Birkin started out photographing subjects on the periphery of conflict -- such as the training of female journalists in Kabul, the founding of Afghan Film, and conscientious objectors during the 2006 Israel-Lebanon War -- before starting a non-profit lecture series on art and politics. In 2009, he was awarded a bursary by the National Media Museum and a graduate scholarship by the Arts and Humanities Research Council. Birkin was the recipient of the 2010 Sovereign Art Prize (Barbican, London) and the 2012 Celeste Prize for Photography (Museo Centrale Montemartini, Rome), and was an artist-in-residence at Yaddo and on the Art & Law Program in New York. He has performed in films by Nathaniel Mellors for the ICA, Tate Triennial, British Art Show, Hayward Gallery, Venice Biennale and Hammer Museum, Los Angeles, and narrated the English translation of Chris Marker and Alan Resnais‘ 1953 film Les statues meurent aussi at the French Institute in London.

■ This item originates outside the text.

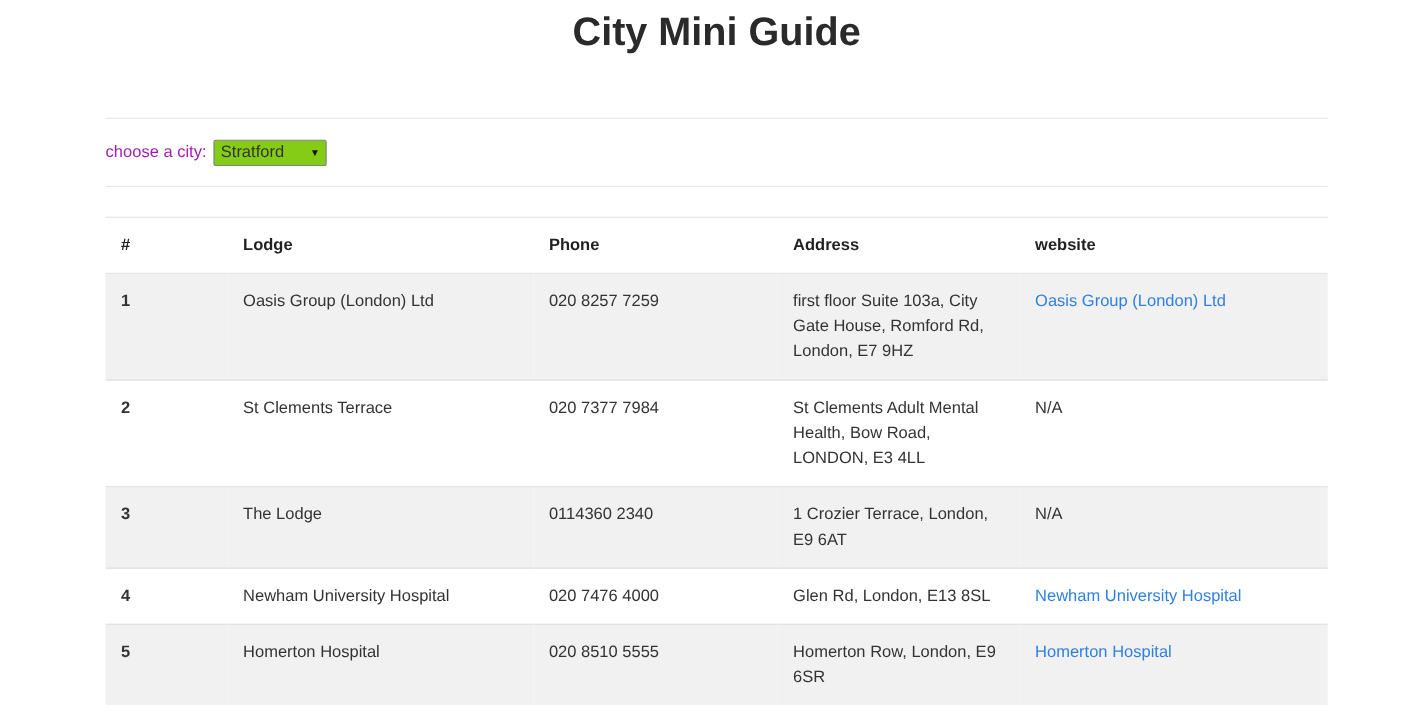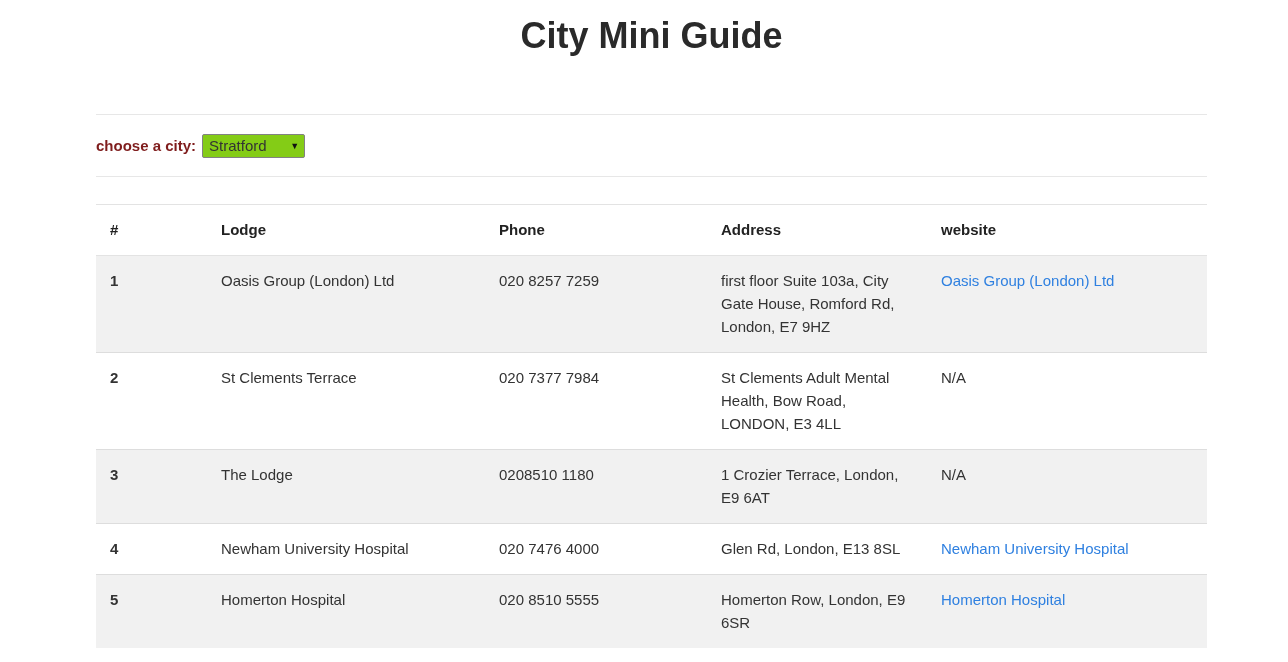"City Mini Guide" h1.page-title { padding-top: 13px -> 6px }
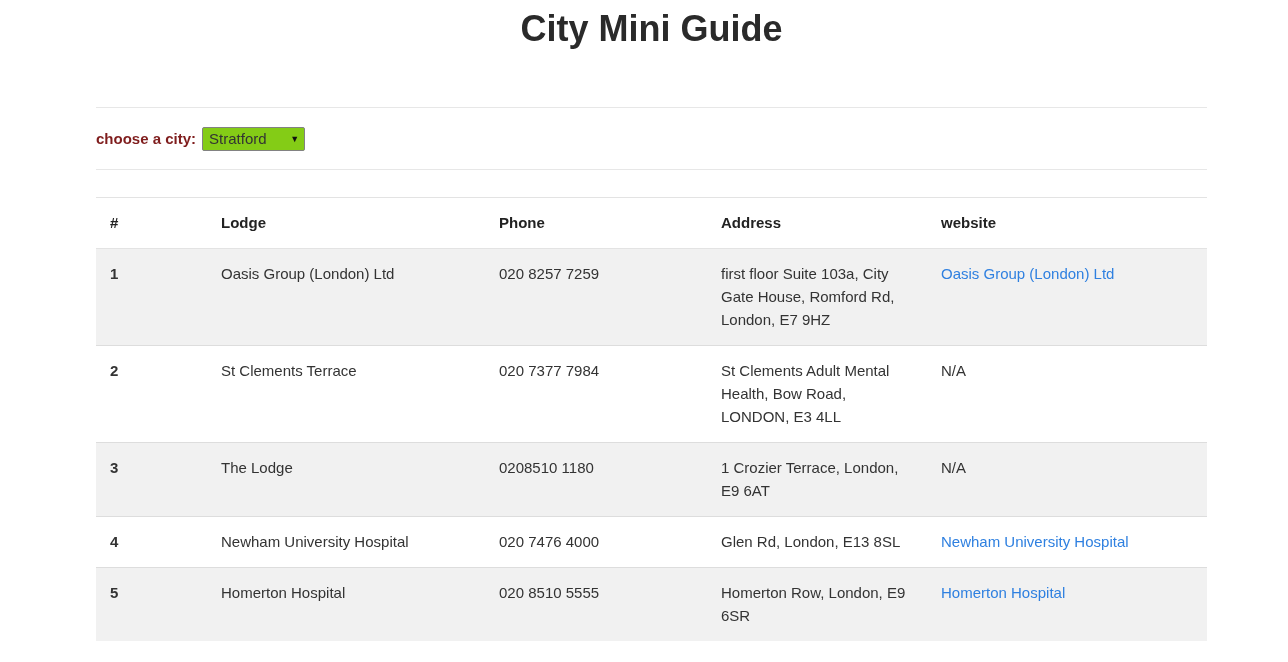"choose a city:" .city-label { color: #7f1d1d -> #a21caf; font-weight: bold -> none }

Birkin has written for Creative Time Reports and the American Civil Liberties Union and has given talks at Oxford University's Institute for Ethics, Law & Armed Conflict, the London College of Communication, and in association with Culture + Conflict. He has exhibited internationally at the Courtauld Institute, Photographers’ Gallery, Mosaic Rooms, Saatchi Gallery, HotShoe, Cøpperfield and Trolly Books, London; the Solyanka State Gallery, Moscow; Photomonth, Krakow; Tallinn Kunstihoone, Estonia; Benaki Museum, Athens; Gervasuti Foundation, Venice; Centre d'Art et Photographie, Lectoure; MUDAM Museum of Modern Art, Luxembourg; FotoFest, Houston; MoMA PS1 Rockaway Dome and the Whitney Museum ISP, New York.